Your output should repeat each record below with no differences.

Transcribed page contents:
:::

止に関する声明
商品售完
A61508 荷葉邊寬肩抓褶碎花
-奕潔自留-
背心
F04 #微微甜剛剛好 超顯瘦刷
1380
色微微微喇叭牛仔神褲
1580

:::

> _Problem solution_:
止に関する声明
商品售完
A61508 荷葉邊寬肩抓褶碎花
-奕潔自留-
背心
F04 #微微甜剛剛好 超顯瘦刷
1380
色微微微喇叭牛仔神褲
1580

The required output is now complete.